**Exercise instructions:** Give the listing again, word for word, and let no picture into it.

────

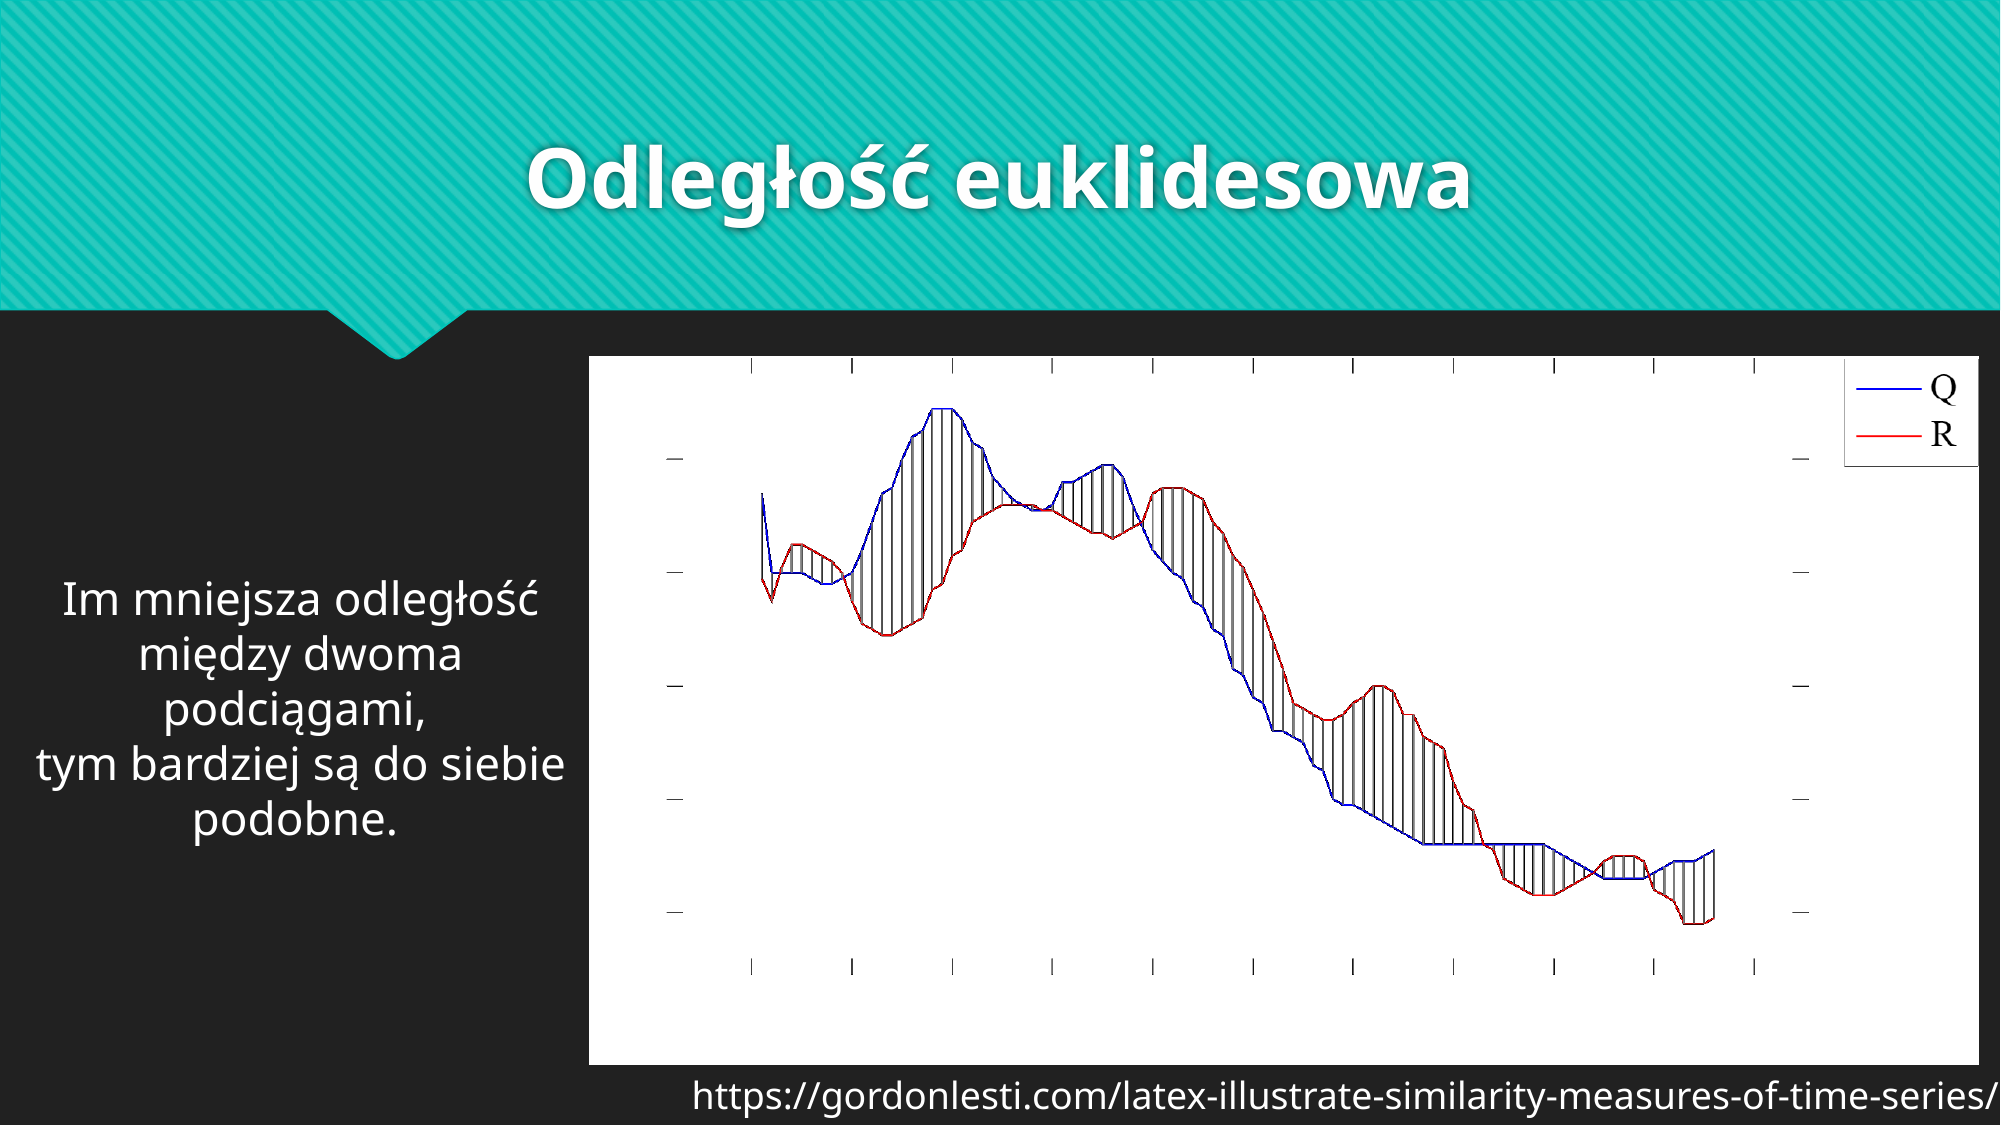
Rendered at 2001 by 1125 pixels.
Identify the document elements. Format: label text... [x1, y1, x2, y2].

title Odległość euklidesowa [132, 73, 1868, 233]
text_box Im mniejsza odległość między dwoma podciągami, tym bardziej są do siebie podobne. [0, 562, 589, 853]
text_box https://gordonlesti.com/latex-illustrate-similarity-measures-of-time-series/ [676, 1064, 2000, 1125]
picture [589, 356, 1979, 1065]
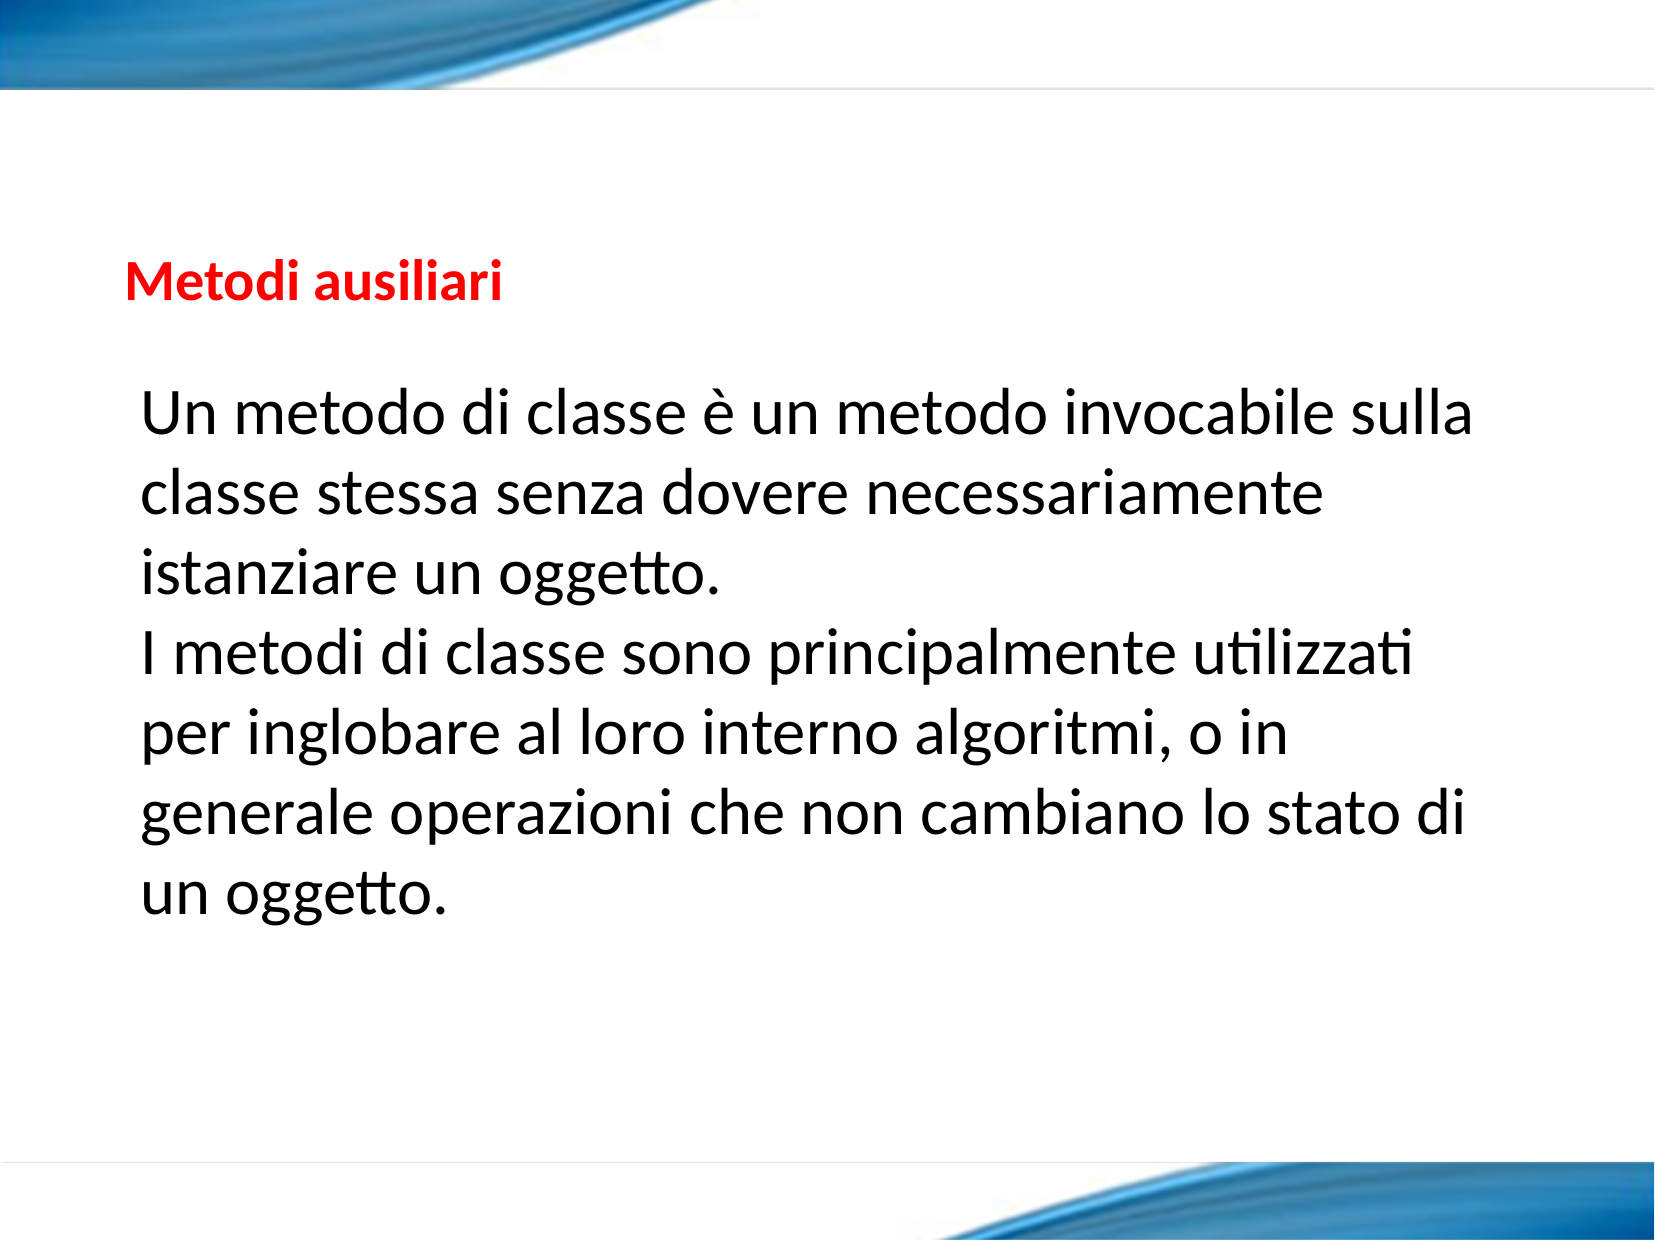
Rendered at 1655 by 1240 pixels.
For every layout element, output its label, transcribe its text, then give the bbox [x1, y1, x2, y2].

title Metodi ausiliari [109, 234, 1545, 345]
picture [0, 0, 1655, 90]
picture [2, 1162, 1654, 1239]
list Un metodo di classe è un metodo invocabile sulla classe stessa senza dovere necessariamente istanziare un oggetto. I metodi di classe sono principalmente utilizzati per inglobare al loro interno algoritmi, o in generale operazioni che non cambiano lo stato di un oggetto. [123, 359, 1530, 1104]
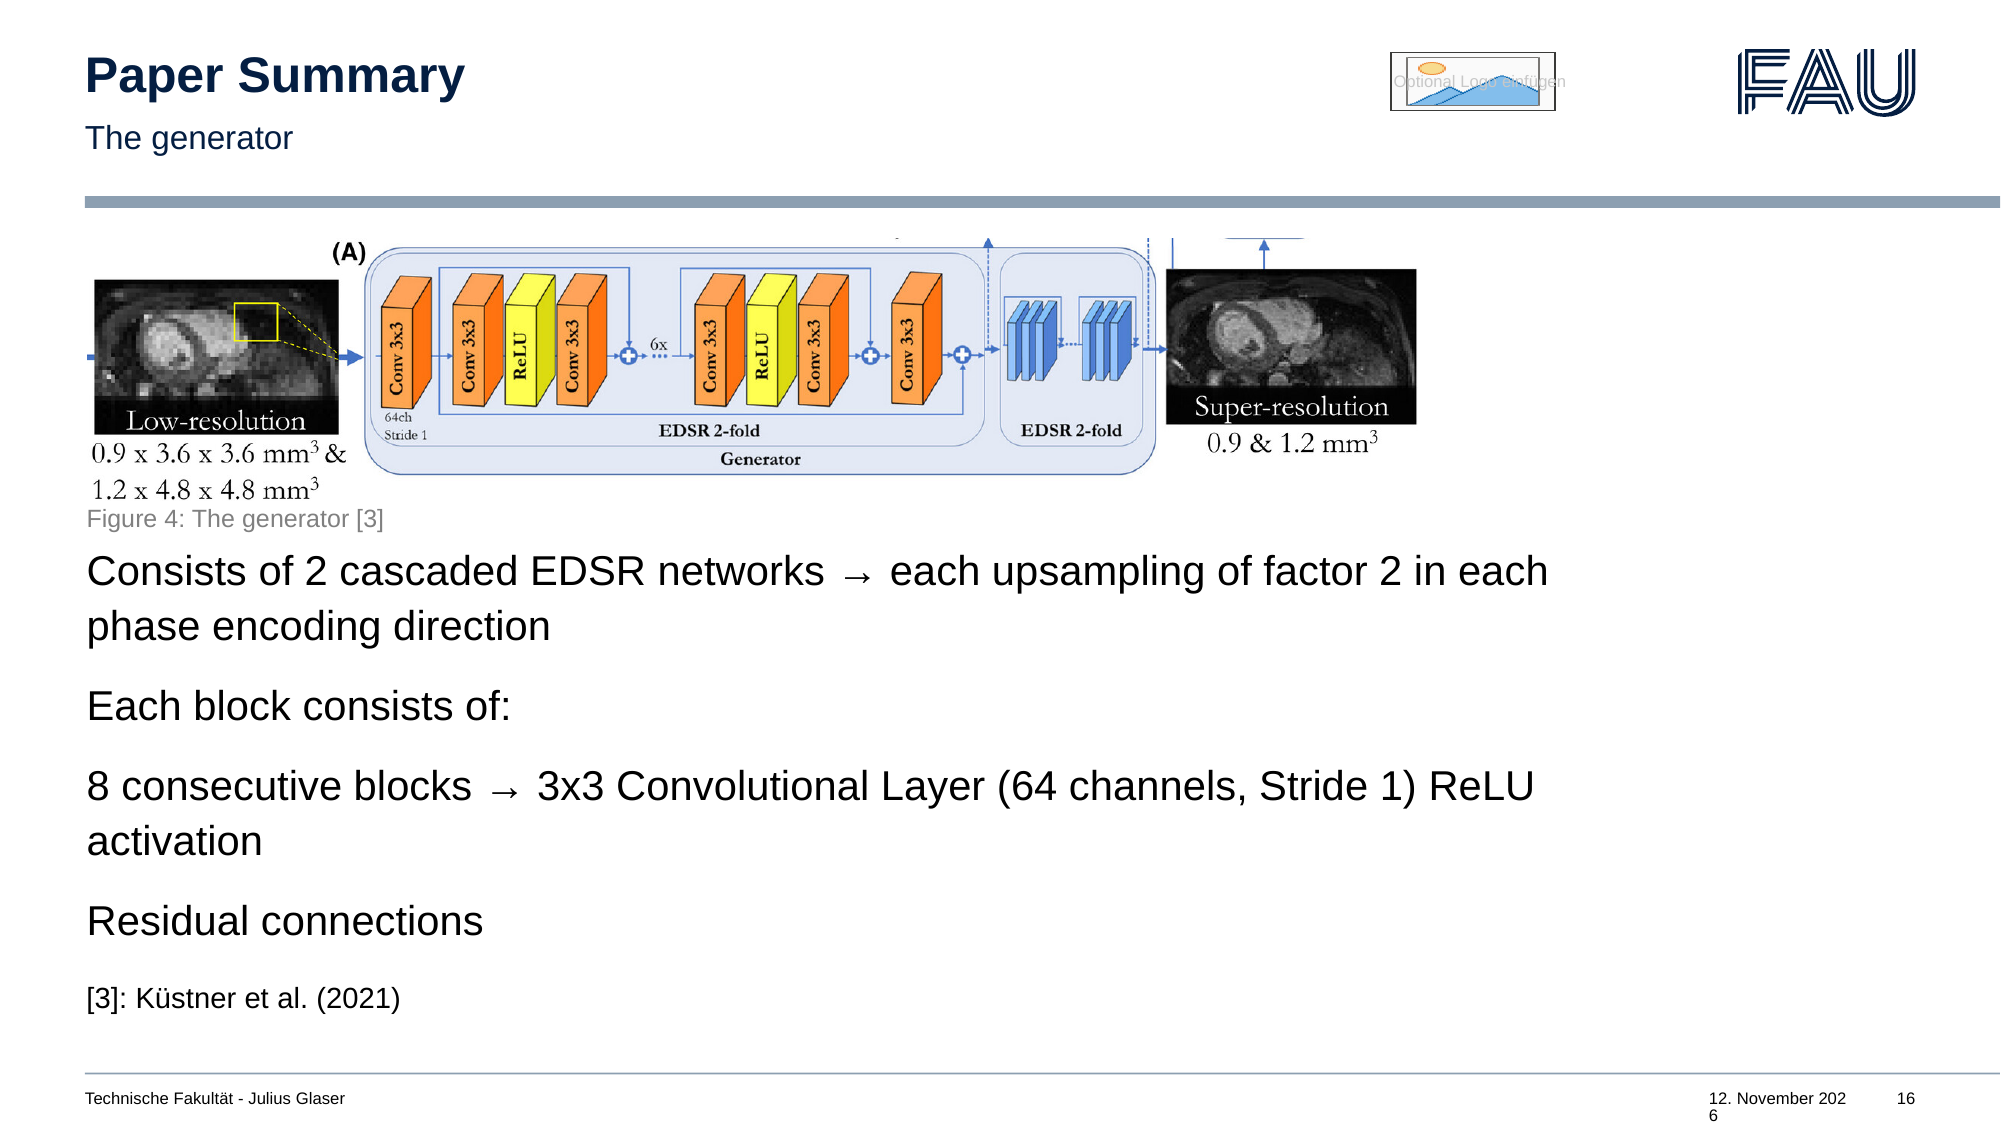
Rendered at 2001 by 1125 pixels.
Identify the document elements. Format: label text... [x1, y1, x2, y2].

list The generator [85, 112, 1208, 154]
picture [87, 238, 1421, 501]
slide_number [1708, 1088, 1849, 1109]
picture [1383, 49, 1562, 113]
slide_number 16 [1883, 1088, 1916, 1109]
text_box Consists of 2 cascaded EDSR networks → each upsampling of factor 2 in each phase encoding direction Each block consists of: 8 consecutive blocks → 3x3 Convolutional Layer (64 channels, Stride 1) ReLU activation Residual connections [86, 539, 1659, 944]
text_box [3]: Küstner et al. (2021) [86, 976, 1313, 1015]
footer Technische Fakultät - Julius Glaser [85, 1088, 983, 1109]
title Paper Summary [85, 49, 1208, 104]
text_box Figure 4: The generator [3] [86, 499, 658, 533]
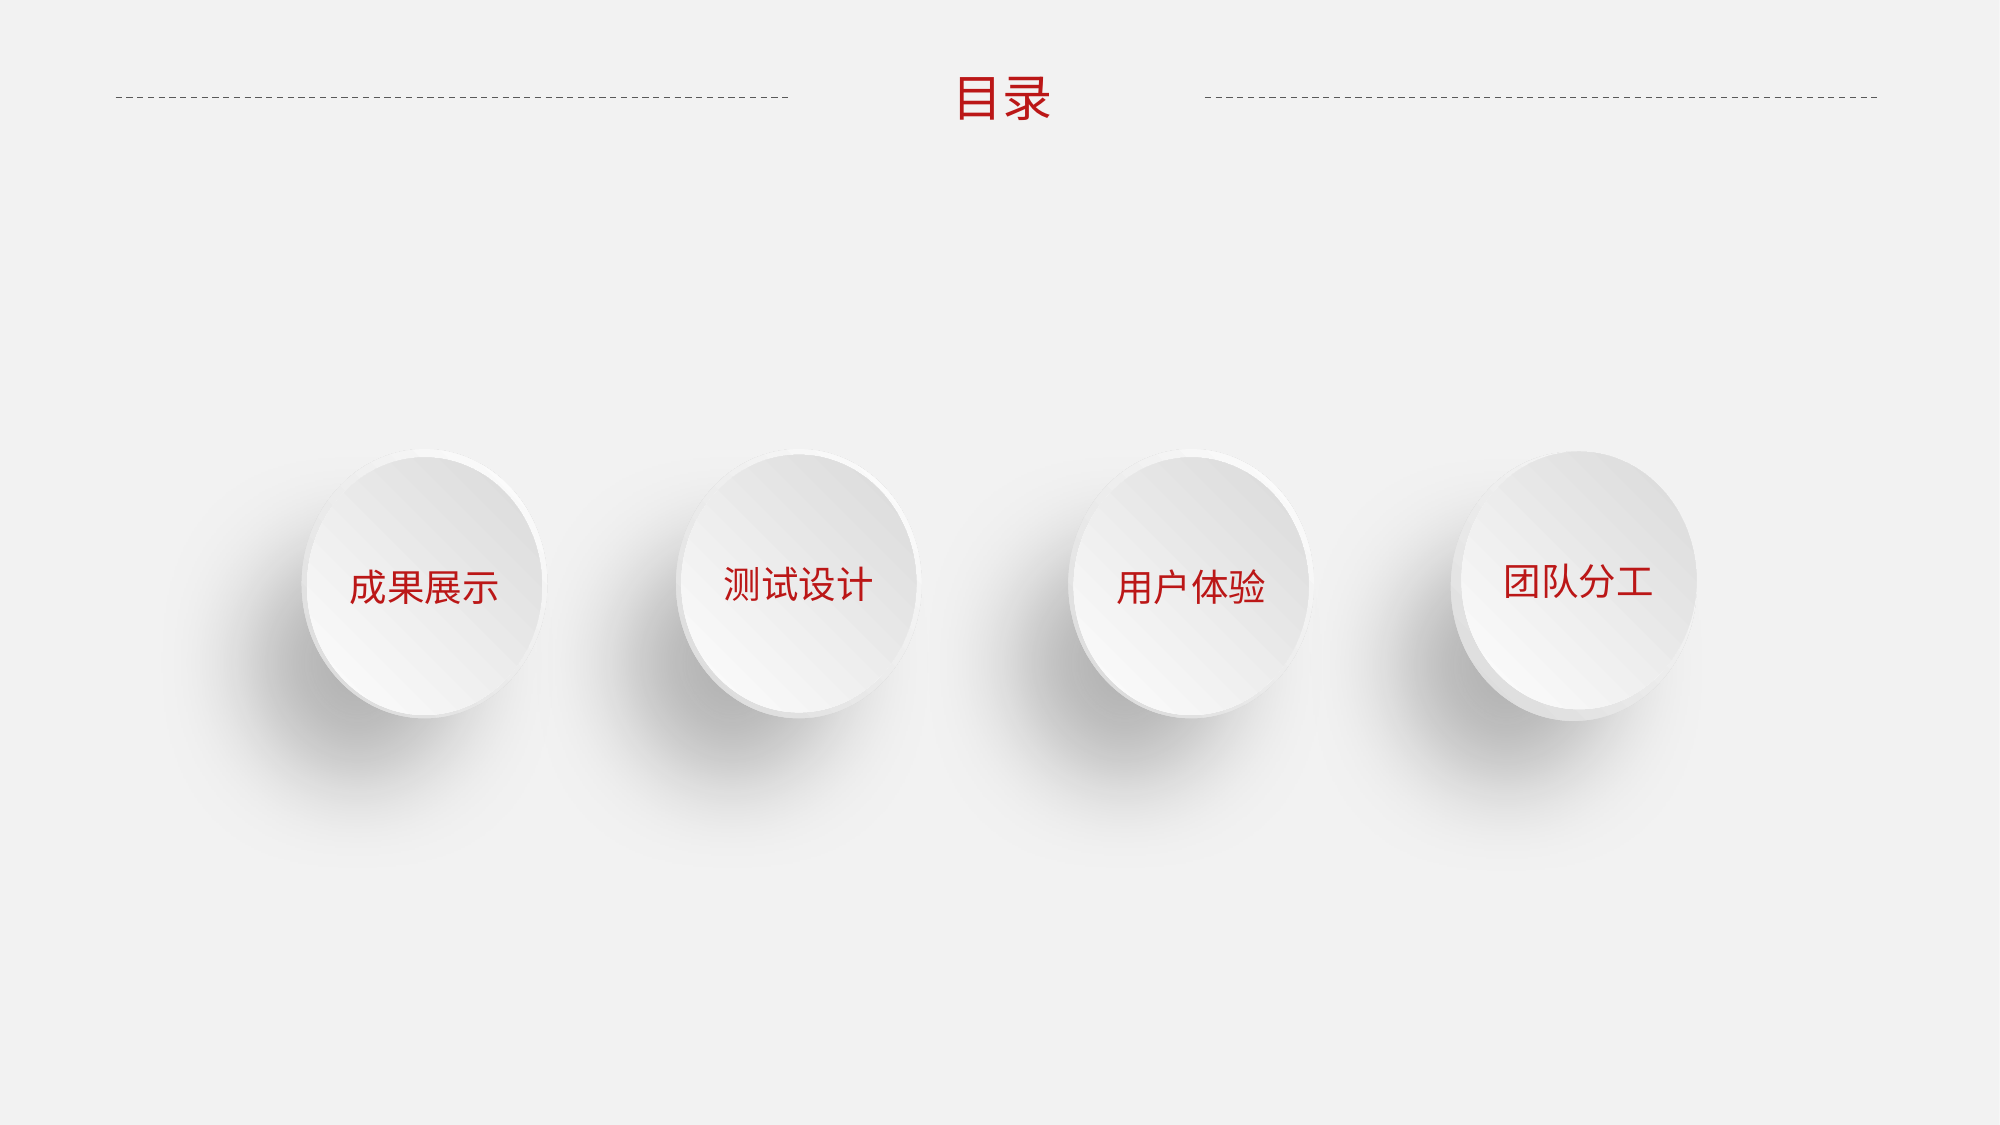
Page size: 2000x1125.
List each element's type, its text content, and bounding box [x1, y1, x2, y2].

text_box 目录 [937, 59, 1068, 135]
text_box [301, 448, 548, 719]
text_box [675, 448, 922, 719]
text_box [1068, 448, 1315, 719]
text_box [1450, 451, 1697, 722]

────

**Output:**
Rendered at 2001 by 1125 pixels.
Identify the document elements. Format: label text... [x1, y1, x2, y2].

title Odległość euklidesowa [132, 73, 1868, 233]
text_box Im mniejsza odległość między dwoma podciągami, tym bardziej są do siebie podobne. [0, 562, 589, 853]
text_box https://gordonlesti.com/latex-illustrate-similarity-measures-of-time-series/ [676, 1064, 2000, 1125]
picture [589, 356, 1979, 1065]
Rendered at 1655 by 1240 pixels.
For every layout element, output its label, transcribe its text, then give the bbox [x1, y1, x2, y2].

title Metodi ausiliari [109, 234, 1545, 345]
picture [0, 0, 1655, 90]
picture [2, 1162, 1654, 1239]
list Un metodo di classe è un metodo invocabile sulla classe stessa senza dovere necessariamente istanziare un oggetto. I metodi di classe sono principalmente utilizzati per inglobare al loro interno algoritmi, o in generale operazioni che non cambiano lo stato di un oggetto. [123, 359, 1530, 1104]
Rendered at 2001 by 1125 pixels.
Identify the document elements. Format: label text... [x1, y1, x2, y2].

list The generator [85, 112, 1208, 154]
picture [87, 238, 1421, 501]
slide_number [1708, 1088, 1849, 1109]
picture [1383, 49, 1562, 113]
slide_number 16 [1883, 1088, 1916, 1109]
text_box Consists of 2 cascaded EDSR networks → each upsampling of factor 2 in each phase encoding direction Each block consists of: 8 consecutive blocks → 3x3 Convolutional Layer (64 channels, Stride 1) ReLU activation Residual connections [86, 539, 1659, 944]
text_box [3]: Küstner et al. (2021) [86, 976, 1313, 1015]
footer Technische Fakultät - Julius Glaser [85, 1088, 983, 1109]
title Paper Summary [85, 49, 1208, 104]
text_box Figure 4: The generator [3] [86, 499, 658, 533]
Page size: 2000x1125.
List each element's type, its text content, and bounding box [x1, y1, x2, y2].

text_box 目录 [937, 59, 1068, 135]
text_box [301, 448, 548, 719]
text_box [675, 448, 922, 719]
text_box [1068, 448, 1315, 719]
text_box [1450, 451, 1697, 722]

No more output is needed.